■ **Description of the task**
Rewrite the rows below, from the first line through the line containing "Transportadora de São Paulo para Campo Grande", as a JSON list of strings with one string per line, leaving out blank lines.

Records to process START

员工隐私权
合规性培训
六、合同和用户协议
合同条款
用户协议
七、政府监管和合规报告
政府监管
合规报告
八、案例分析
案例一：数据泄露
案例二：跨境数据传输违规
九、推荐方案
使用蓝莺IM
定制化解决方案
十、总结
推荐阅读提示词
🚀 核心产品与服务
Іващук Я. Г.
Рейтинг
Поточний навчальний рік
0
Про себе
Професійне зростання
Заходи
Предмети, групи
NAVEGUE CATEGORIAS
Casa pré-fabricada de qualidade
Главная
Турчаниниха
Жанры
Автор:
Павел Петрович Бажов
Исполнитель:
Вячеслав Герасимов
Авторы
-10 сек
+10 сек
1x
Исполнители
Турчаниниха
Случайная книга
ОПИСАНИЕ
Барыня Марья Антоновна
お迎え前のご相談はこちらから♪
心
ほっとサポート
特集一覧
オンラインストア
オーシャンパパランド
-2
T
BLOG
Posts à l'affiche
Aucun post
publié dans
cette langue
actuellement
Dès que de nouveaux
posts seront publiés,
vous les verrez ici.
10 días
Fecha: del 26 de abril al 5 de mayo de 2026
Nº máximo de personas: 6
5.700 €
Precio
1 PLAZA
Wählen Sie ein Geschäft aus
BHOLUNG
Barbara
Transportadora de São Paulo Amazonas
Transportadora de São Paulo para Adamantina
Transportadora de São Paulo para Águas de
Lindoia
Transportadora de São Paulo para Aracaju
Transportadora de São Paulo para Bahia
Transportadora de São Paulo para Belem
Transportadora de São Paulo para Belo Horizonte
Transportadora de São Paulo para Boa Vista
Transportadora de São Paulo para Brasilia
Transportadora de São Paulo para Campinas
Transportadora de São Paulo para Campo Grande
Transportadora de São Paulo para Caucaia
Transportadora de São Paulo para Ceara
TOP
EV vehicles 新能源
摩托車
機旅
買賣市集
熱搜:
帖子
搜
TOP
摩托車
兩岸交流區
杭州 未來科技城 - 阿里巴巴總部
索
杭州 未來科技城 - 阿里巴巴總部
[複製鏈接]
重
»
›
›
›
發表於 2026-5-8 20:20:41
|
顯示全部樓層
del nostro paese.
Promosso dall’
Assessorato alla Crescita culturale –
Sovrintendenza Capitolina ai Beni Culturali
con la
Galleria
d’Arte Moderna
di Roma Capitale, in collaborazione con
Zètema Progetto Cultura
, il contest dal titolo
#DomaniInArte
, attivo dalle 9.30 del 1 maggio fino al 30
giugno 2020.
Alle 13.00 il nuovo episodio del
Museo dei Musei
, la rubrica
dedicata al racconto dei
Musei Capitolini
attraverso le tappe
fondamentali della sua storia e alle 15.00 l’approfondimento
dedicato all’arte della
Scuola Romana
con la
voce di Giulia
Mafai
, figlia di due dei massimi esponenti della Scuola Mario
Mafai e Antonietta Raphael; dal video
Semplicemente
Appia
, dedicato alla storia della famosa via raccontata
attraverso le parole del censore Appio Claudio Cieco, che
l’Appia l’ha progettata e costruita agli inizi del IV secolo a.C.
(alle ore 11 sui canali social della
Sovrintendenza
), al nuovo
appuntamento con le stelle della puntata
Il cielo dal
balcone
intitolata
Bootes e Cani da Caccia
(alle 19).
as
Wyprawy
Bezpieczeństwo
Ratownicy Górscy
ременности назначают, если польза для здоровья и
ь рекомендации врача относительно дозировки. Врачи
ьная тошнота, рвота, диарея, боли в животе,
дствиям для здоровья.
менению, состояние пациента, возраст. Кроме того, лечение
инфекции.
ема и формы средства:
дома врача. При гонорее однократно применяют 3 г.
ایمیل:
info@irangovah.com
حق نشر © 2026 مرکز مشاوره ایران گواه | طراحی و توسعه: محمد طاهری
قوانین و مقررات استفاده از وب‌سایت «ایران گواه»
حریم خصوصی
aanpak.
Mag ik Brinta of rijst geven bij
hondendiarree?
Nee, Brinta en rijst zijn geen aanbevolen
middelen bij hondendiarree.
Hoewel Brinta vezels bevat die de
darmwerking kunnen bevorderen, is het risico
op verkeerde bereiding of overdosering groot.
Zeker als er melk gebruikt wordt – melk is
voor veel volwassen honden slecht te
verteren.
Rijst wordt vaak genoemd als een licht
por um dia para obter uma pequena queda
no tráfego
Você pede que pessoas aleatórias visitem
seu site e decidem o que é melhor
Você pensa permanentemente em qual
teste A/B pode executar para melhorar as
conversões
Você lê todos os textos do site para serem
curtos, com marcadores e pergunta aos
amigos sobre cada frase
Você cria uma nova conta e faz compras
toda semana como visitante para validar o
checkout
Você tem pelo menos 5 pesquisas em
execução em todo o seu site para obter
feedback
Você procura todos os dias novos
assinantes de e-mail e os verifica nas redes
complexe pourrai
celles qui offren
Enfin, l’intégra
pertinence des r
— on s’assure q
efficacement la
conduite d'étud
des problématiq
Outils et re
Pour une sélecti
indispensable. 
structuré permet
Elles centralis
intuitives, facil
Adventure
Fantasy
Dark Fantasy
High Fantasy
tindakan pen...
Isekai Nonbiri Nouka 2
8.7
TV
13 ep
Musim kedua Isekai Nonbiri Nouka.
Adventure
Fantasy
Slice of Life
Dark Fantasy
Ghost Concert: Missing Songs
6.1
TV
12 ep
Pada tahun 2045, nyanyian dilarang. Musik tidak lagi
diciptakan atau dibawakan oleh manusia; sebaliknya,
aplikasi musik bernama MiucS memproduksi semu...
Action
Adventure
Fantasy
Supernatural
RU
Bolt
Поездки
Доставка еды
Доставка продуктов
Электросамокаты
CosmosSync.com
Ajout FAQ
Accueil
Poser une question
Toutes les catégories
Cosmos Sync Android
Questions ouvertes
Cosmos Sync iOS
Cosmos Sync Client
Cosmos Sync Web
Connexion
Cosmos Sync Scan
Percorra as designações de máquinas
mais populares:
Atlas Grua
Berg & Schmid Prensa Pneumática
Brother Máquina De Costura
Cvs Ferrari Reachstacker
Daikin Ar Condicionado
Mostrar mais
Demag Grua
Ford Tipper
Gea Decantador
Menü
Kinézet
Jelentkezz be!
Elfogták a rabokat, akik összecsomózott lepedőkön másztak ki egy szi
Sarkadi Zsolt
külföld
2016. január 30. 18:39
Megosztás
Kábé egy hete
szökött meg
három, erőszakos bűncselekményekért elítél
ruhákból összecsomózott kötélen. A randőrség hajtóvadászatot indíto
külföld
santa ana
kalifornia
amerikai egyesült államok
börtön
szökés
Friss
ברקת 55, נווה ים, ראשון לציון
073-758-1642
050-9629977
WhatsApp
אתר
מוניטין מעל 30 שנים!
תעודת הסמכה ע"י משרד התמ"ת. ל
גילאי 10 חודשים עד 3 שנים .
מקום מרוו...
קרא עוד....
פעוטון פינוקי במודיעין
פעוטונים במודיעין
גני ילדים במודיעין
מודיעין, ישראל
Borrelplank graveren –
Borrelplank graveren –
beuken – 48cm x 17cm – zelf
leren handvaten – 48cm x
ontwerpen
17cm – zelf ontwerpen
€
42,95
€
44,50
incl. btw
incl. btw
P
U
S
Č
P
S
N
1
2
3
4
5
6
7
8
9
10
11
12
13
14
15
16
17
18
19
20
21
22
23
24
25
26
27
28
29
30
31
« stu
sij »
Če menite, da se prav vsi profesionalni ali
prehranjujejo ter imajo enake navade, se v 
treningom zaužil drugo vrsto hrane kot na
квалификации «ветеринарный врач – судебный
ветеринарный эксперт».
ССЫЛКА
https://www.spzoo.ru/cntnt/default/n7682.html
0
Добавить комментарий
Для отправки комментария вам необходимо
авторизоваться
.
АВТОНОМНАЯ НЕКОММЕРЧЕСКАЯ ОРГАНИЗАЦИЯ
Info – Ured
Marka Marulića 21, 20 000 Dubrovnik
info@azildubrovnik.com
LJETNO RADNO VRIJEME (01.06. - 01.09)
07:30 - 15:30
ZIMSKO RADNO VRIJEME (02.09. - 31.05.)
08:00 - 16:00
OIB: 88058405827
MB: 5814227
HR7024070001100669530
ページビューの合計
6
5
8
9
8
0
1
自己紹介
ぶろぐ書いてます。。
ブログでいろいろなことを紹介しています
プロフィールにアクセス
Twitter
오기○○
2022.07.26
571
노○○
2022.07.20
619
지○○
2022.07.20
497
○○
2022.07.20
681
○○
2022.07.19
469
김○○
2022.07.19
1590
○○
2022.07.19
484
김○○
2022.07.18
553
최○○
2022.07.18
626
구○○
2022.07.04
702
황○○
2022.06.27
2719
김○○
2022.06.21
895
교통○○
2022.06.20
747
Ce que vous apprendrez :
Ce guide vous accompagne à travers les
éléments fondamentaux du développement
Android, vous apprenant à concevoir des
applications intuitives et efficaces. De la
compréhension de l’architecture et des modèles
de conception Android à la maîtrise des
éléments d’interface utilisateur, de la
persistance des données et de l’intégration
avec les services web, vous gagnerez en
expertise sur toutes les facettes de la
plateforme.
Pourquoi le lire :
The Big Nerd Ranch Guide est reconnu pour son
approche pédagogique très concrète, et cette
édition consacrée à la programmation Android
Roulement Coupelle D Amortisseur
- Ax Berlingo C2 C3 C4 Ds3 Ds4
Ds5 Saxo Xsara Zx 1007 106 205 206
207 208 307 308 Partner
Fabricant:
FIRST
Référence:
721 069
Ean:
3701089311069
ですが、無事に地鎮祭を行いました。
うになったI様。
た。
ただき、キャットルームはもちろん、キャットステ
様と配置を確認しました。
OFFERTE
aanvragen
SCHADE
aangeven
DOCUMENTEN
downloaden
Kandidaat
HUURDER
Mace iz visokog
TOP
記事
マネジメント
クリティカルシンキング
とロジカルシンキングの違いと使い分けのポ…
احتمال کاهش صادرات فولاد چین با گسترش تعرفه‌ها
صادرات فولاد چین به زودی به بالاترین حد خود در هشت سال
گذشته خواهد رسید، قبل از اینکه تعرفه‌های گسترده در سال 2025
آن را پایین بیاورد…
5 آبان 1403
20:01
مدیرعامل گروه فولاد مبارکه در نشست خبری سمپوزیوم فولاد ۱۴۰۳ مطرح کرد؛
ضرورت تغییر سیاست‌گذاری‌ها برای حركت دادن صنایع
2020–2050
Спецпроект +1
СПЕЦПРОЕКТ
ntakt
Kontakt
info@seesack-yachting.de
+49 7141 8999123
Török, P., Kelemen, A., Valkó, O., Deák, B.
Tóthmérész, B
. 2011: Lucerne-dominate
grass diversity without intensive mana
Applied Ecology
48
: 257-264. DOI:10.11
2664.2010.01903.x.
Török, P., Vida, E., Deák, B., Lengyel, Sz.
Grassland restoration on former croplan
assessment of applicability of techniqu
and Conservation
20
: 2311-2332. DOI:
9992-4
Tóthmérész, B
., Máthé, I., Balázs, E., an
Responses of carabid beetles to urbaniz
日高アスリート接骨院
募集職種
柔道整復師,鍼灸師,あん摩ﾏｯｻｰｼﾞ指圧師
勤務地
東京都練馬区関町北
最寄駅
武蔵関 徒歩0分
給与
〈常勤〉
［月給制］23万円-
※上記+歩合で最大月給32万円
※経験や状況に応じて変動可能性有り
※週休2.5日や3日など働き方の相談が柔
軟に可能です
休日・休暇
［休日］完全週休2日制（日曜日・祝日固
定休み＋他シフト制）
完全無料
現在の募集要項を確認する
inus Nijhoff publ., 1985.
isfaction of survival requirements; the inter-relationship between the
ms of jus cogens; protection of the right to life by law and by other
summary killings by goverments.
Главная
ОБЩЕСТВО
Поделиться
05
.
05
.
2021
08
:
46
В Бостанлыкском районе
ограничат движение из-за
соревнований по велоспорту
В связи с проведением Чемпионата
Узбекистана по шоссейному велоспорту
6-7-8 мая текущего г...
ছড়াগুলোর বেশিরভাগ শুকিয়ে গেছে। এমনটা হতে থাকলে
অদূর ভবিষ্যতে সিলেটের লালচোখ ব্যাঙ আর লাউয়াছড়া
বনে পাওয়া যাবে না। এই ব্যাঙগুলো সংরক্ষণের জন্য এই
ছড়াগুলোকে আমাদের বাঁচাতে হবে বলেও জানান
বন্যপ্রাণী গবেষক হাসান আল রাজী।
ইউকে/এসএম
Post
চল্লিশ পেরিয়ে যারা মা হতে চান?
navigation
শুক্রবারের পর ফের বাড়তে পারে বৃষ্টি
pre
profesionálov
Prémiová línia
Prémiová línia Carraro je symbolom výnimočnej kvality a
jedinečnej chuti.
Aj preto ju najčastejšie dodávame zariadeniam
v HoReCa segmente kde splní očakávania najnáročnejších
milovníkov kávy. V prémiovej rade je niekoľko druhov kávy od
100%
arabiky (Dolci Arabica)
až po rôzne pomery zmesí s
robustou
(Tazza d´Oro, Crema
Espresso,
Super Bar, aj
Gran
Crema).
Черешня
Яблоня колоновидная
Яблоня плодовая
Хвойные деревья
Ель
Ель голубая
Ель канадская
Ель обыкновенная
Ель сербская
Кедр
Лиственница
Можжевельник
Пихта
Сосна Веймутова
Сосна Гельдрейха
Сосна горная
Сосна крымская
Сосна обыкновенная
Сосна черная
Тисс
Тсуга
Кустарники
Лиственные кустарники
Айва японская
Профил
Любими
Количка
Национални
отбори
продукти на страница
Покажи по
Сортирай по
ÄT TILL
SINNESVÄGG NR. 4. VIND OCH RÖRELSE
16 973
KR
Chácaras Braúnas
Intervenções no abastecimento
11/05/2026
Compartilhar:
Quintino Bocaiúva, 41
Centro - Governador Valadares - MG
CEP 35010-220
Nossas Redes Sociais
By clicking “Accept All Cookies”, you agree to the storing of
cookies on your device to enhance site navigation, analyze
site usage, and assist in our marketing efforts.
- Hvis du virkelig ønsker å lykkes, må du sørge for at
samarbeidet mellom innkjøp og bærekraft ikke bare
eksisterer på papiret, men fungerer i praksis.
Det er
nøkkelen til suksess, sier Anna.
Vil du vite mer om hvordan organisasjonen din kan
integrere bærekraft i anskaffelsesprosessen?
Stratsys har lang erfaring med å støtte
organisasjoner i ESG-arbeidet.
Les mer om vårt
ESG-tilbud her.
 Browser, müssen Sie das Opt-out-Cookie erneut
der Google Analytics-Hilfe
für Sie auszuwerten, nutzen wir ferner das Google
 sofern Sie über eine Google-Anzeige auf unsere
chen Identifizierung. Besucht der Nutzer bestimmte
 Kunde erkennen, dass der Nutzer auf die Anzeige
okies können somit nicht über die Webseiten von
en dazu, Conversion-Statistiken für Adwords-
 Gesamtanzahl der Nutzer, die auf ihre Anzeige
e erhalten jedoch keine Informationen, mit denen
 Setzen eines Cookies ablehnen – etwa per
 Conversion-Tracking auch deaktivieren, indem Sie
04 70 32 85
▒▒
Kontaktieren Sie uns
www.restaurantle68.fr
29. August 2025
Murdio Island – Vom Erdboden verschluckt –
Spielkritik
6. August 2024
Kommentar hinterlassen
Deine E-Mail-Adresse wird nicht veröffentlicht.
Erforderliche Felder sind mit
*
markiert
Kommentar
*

Records to process END

■ **Solution to the exercise**
[
  "员工隐私权",
  "合规性培训",
  "六、合同和用户协议",
  "合同条款",
  "用户协议",
  "七、政府监管和合规报告",
  "政府监管",
  "合规报告",
  "八、案例分析",
  "案例一：数据泄露",
  "案例二：跨境数据传输违规",
  "九、推荐方案",
  "使用蓝莺IM",
  "定制化解决方案",
  "十、总结",
  "推荐阅读提示词",
  "🚀 核心产品与服务",
  "Іващук Я. Г.",
  "Рейтинг",
  "Поточний навчальний рік",
  "0",
  "Про себе",
  "Професійне зростання",
  "Заходи",
  "Предмети, групи",
  "NAVEGUE CATEGORIAS",
  "Casa pré-fabricada de qualidade",
  "Главная",
  "Турчаниниха",
  "Жанры",
  "Автор:",
  "Павел Петрович Бажов",
  "Исполнитель:",
  "Вячеслав Герасимов",
  "Авторы",
  "-10 сек",
  "+10 сек",
  "1x",
  "Исполнители",
  "Турчаниниха",
  "Случайная книга",
  "ОПИСАНИЕ",
  "Барыня Марья Антоновна",
  "お迎え前のご相談はこちらから♪",
  "心",
  "ほっとサポート",
  "特集一覧",
  "オンラインストア",
  "オーシャンパパランド",
  "-2",
  "T",
  "BLOG",
  "Posts à l'affiche",
  "Aucun post",
  "publié dans",
  "cette langue",
  "actuellement",
  "Dès que de nouveaux",
  "posts seront publiés,",
  "vous les verrez ici.",
  "10 días",
  "Fecha: del 26 de abril al 5 de mayo de 2026",
  "Nº máximo de personas: 6",
  "5.700 €",
  "Precio",
  "1 PLAZA",
  "Wählen Sie ein Geschäft aus",
  "BHOLUNG",
  "Barbara",
  "Transportadora de São Paulo Amazonas",
  "Transportadora de São Paulo para Adamantina",
  "Transportadora de São Paulo para Águas de",
  "Lindoia",
  "Transportadora de São Paulo para Aracaju",
  "Transportadora de São Paulo para Bahia",
  "Transportadora de São Paulo para Belem",
  "Transportadora de São Paulo para Belo Horizonte",
  "Transportadora de São Paulo para Boa Vista",
  "Transportadora de São Paulo para Brasilia",
  "Transportadora de São Paulo para Campinas",
  "Transportadora de São Paulo para Campo Grande"
]